Sans le fixer, Héda hocha simplement la tête en regardant à travers la fenêtre. Elle sembla compter silencieusement dans sa tête puisqu'elle faisait de légers mouvements et s'immobilisa quand le tonnerre retentit. Kael pencha la tête, n'ayant cessé de la fixer et plissa les yeux. Elle semblait terriblement différente d'habituellement, et il n'était pas sûr d'aimer le changement. Elle semblait absente, vide et c'était trop inquiétant.

-Est-ce que ça va ? Demanda-t-il finalement.

Héda sembla sortir de ses pensées et le fixa. Elle hocha simplement la tête, referma le livre, puis pivota sur ses talons et fit demi-tour. Toujours perturbé par son regard absent, Kael resta immobile pendant de long instant jusqu'à ce qu'elle ait disparu de son champ de vision depuis un moment. Finalement, il sortit de sa suite, ferma la porte derrière lui et marcha dans ses propres pas pour la retrouver. Il toqua à la chambre de sa suite mais il n'eut aucune réponse alors continua d'explorer. Arrivé au rez-de-chassée, il vit le livre qu'elle lisait posé sur une table, près d'une fenêtre. Kael prit le livre entre ses mains puis releva les yeux et fronça les sourcils. Il le reposa, ouvrit la fenêtre et fit un pas à l'extérieur. Le bruit de la pluie était aussi bruyant qu'apaisant, et, encore protégé par le mur, Kael posa ses yeux sur la silhouette d'Héda. Elle était assise au sol, l'eau tombant en cascade sur elle. Ça ne devait même pas faire quelques minutes mais on aurait dit qu'elle venait de sortir de sa douche. Kael resta immobile. Héda avait les yeux fermés, le visage levé en direction du ciel, mais sa poitrine se soulevait irrégulièrement et à plusieurs instants, Kael cru qu'elle était en train de pleurer. Il était hypnotisé par la détresse qu'il ressentait simplement en la voyant assise sous la pluie et se sentit plusieurs fois mal à l'aise en la voyant dans un état qu'il ne comprenait pas. Après de longues minutes, il n'en pouvait plus. Il secoua la tête, puis sortit. Il s'approcha d'elle aussi silencieusement que possible, bien qu'il aurait pu courir que ses pas auraient été étouffés par la pluie. Sa main se posa sur son épaule et Héda rouvrit les yeux. Elle baissa la tête.

-Tu vas attraper froid, chuchota doucement Kael.

Toujours dans son état second, le visage légèrement grimaçant, Héda se contenta de se relever et tout en tenant son bras, Kael la ramena à l'intérieur.

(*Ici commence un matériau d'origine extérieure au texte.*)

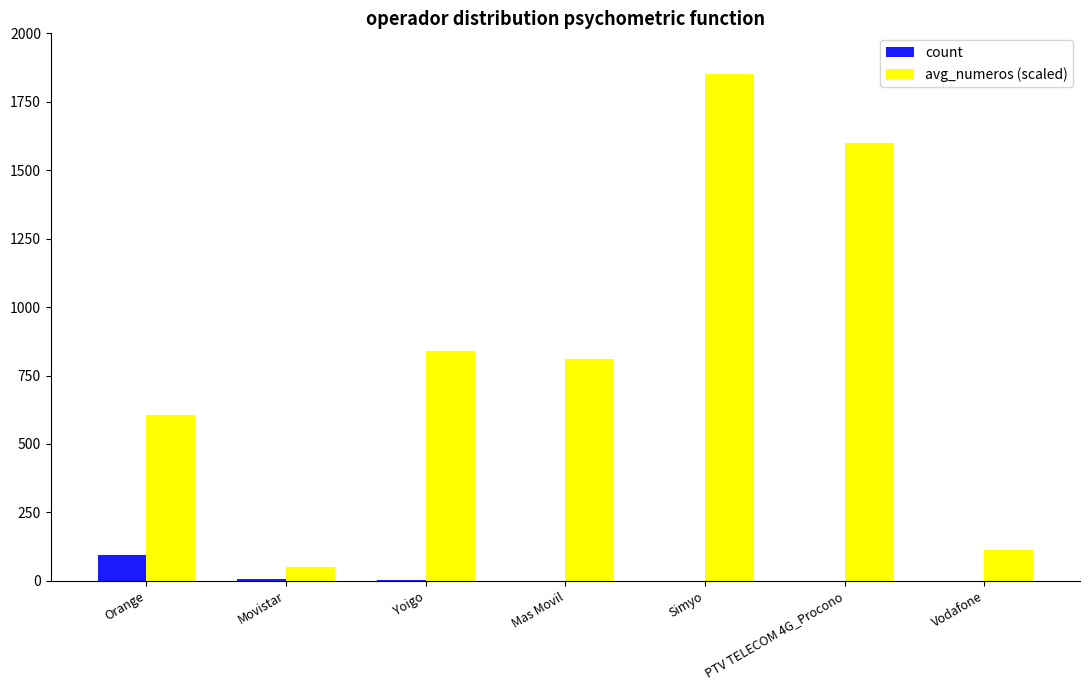

How many groups of bars are there?

7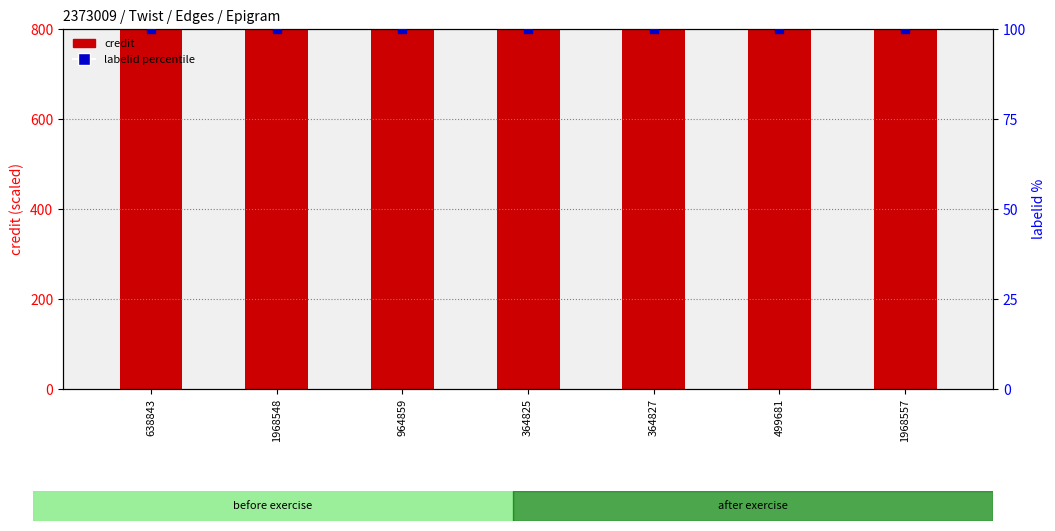

What is the total value across all series at 364827?

900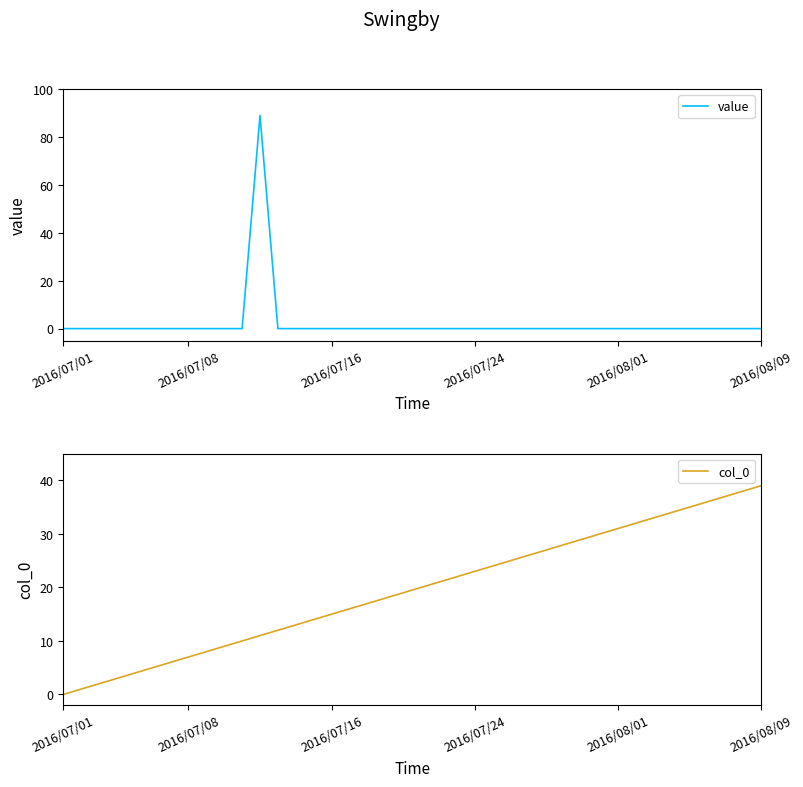

True or false: col_0 and value cross at least once.

True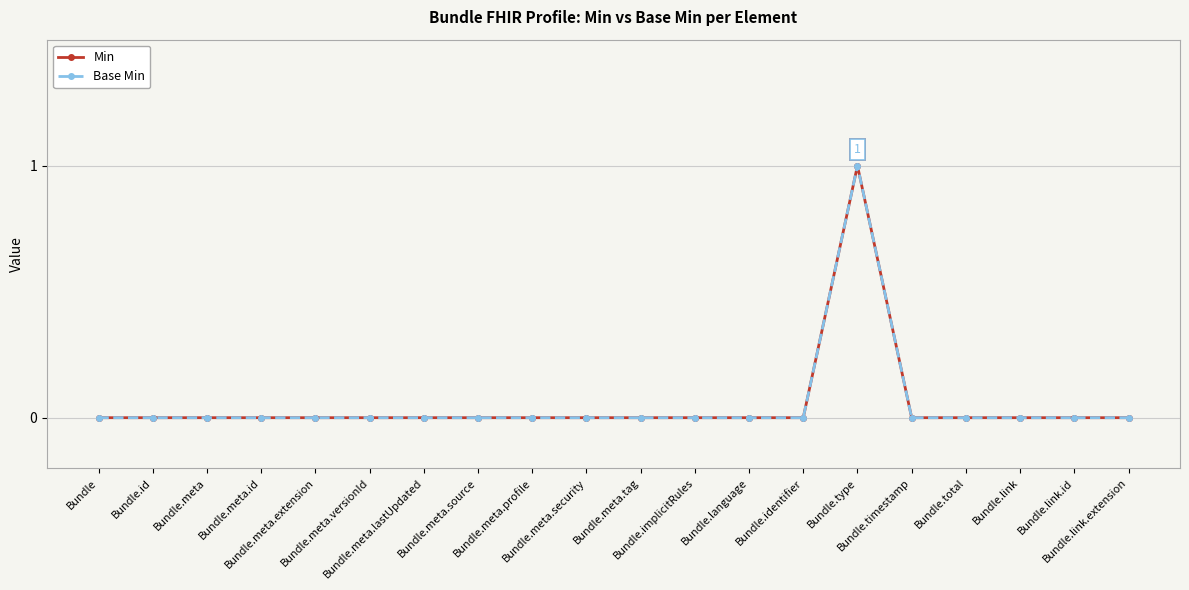

Which series changed the most between Bundle.meta.lastUpdated and Bundle.meta.security?

Min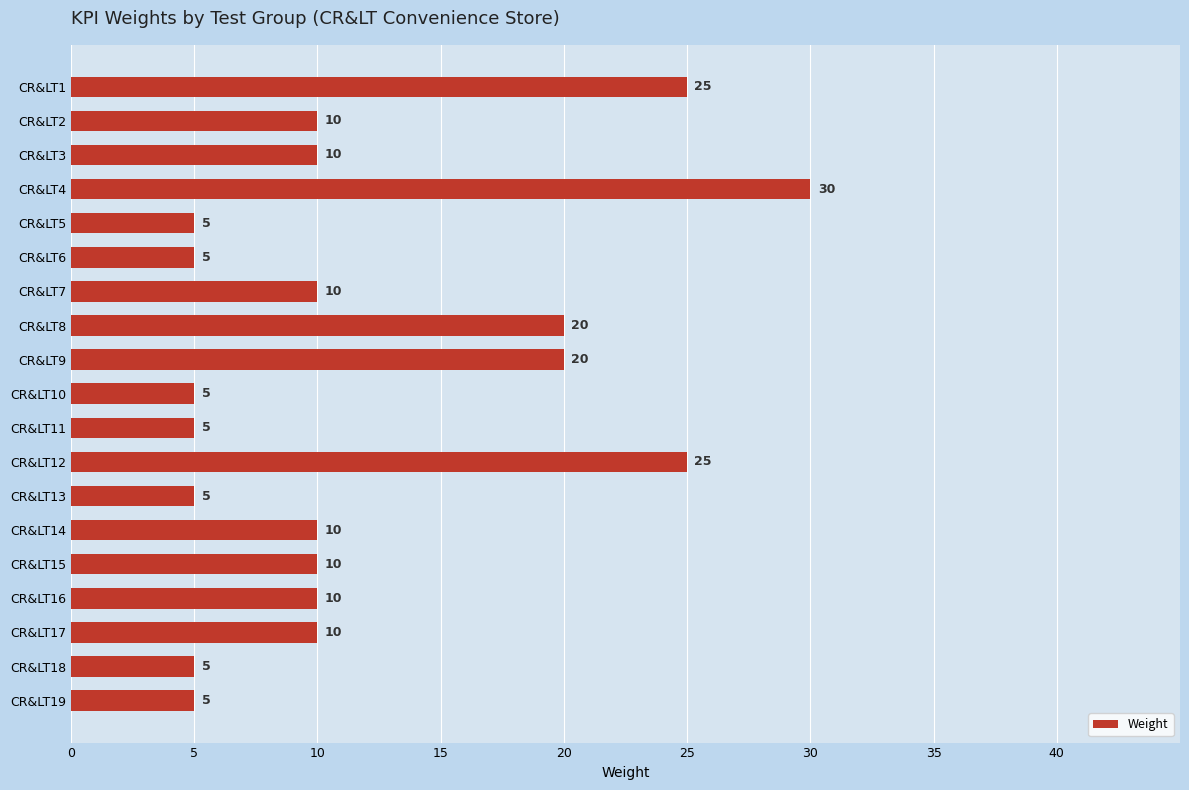

What is the value of the 8th bar from the top?

20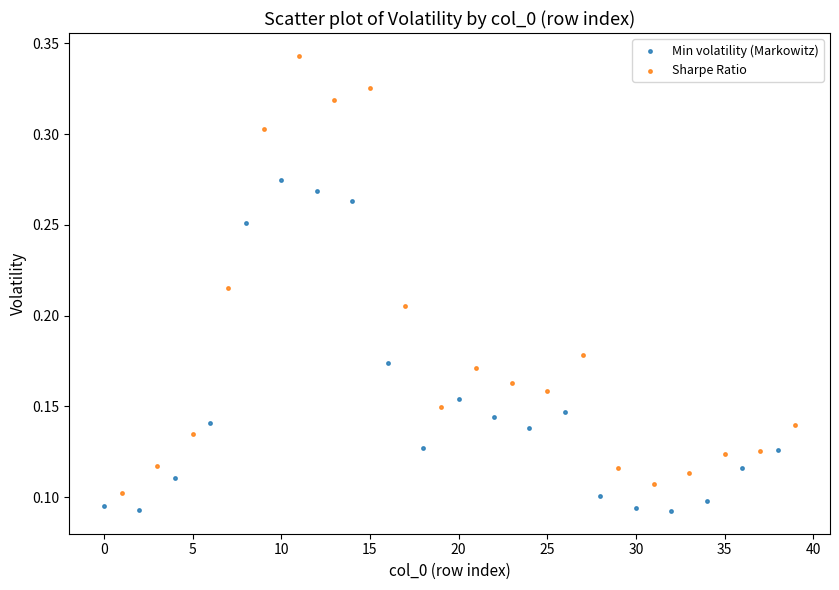

Which series reaches the maximum Y coordinate?

Sharpe Ratio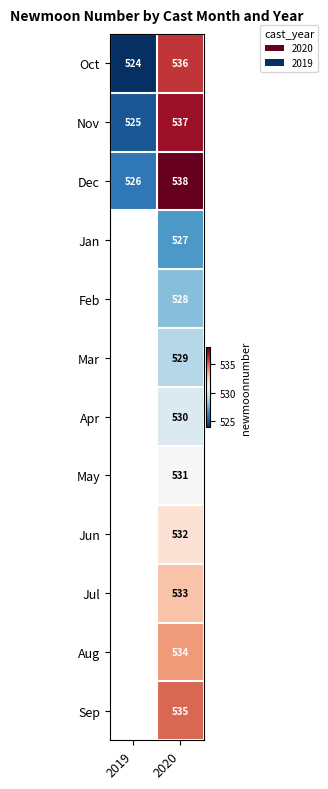

What is the difference between the maximum and minimum values in the Oct series?

12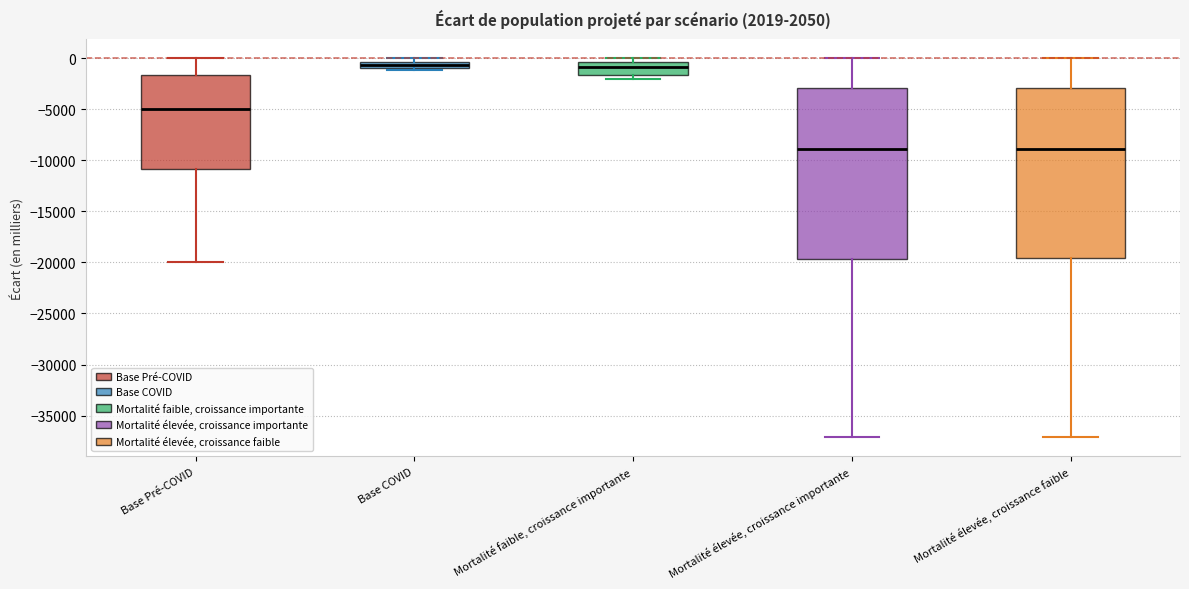

Where is the upper edge of the box for Mortalité élevée, croissance faible on the y-axis? The values are not printed on the chart, so give them approximately, as read against the axis.

-3000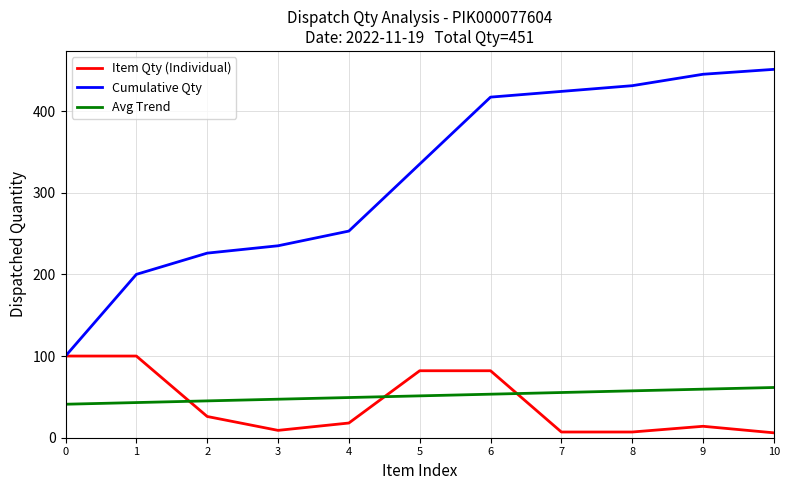

The value of Item Qty (Individual) at 9 is 14.0. True or false?

True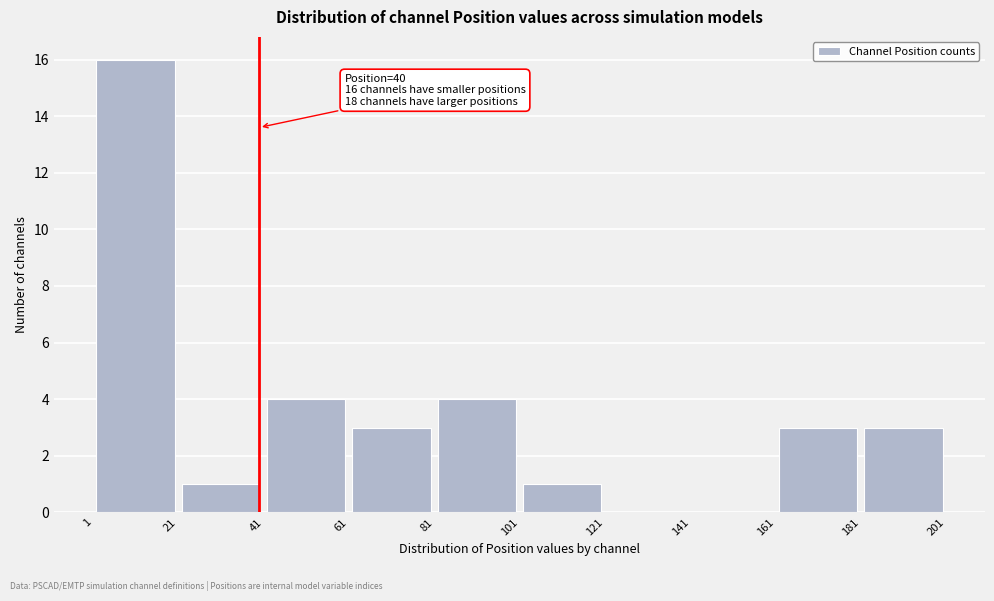

Over which range of the x-axis is the bar tallest?

1 to 21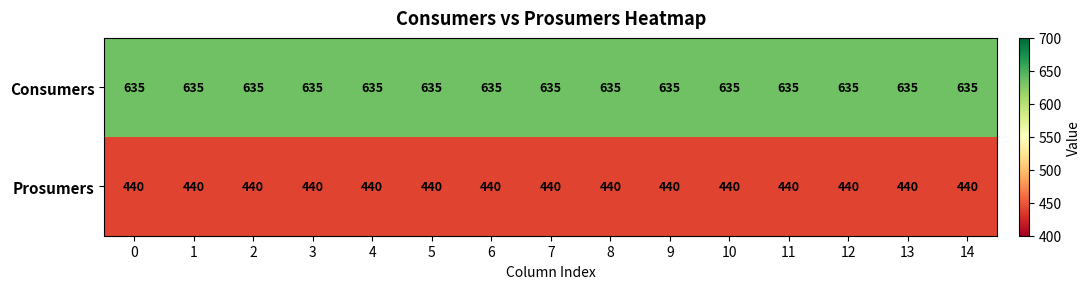

What is the minimum value for Consumers?

635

C'était à peine si Héda semblait consciente de ce qu'elle faisait. Il récupéra le livre puis la ramener à sa suite. Une fois arrivés, Héda s'assit sur son lit, ses yeux fixés sur l'extérieur. Héda était trempé et des gouttes d'eau roulait sur son visage. Kael déposa une serviette sur ses épaules, puis tira un fauteuil et s'assit en face d'elle. Il était tellement habitué à la Héda battante, plus effrayante que le Démon, à Deathstorm qu'il ne pouvait que s'inquiéter de cette impassibilité qui ne lui ressemblait pas. Avant qu'il n'ait pu prendre la parole, les yeux d'Héda se plongèrent dans les siens et il ne put que s'empêcher de reculer. Elle semblait en colère, mais aussi terriblement triste, et encore une fois, Kael n'était pas habitué à la voir aussi démonstrative dans ses émotions.